* **Text**:
· · ·
Susan Oman gave her first keynote at Tate Liverpool last week. Below are some sections of the presentation and some thoughts on the plenary panel.
Culture is frequently described in terms of its relationship to well-being. Often, the implication being, that culture is only as GOOD as the quality of its attachment to well-being. Well-being is the patriarch, the most powerful and the one to do the serious work of policy, while culture is there to make us feel pretty. While playing with the ways in which the culture – well-being relationship is represented, the serious work of my provocation is to ask for a rethinking of this portrayal in order to move forward. To break not only the Temples of Culture, to cite the name of this event, but what seem to be sacred depictions of culture, as relative to well-being, in policy.
I was asked to give my first keynote on Friday – a provocation to inspire the plenary session for an Arts Health and Well-being Symposium at Tate Liverpool. The event, Breaking into the Temples of Culture: Exploring Arts, Health and Well-being Initiatives in the Community was organised by the Institute for Public Policy and Professional Practice, a cross-disciplinary research and knowledge exchange initiative.
· · ·
* **Entries provided**:
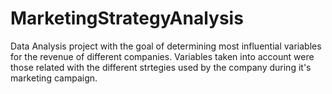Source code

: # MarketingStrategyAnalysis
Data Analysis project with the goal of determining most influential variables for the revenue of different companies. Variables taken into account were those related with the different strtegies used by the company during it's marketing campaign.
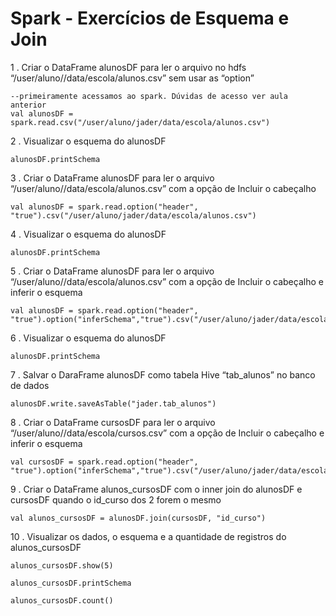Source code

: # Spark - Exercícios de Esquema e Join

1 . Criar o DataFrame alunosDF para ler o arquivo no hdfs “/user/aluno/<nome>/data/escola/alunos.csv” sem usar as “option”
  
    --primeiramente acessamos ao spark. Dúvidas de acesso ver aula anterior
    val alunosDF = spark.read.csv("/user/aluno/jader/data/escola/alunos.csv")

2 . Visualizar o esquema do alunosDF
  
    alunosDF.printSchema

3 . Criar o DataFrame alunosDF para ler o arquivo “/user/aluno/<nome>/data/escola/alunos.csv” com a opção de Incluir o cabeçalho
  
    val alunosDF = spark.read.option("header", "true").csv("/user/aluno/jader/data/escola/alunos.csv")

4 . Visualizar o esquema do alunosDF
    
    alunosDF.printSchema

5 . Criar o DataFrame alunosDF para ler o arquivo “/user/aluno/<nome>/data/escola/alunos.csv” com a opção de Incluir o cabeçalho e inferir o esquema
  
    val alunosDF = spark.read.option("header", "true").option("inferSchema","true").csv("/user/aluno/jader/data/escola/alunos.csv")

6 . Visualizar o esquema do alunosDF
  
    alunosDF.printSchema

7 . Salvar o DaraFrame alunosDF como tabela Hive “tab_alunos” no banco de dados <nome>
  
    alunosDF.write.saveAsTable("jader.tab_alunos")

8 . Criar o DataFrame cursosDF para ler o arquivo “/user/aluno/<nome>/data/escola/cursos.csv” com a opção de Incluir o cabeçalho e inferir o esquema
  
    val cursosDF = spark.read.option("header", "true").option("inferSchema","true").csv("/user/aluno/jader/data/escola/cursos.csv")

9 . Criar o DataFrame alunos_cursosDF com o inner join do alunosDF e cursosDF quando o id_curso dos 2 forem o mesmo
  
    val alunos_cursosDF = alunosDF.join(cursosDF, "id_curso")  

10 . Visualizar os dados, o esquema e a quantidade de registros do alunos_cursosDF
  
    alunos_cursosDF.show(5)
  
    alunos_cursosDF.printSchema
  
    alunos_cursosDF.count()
· · ·
* **Work instruction 1**: In the keynote post, which organization put on the event at Tate Liverpool?
* **Work instruction 2**: Reproduce the records word for word, everything from the very start down to the line containing "Esquema e Join", with both ends included and the pictures left out.
The keynote post and the records have nothing to do with each other.

* **Expected output 1**: The Institute for Public Policy and Professional Practice organized it.

* **Expected output 2**:
Source code

: # MarketingStrategyAnalysis
Data Analysis project with the goal of determining most influential variables for the revenue of different companies. Variables taken into account were those related with the different strtegies used by the company during it's marketing campaign.
Source code

: # Spark - Exercícios de Esquema e Join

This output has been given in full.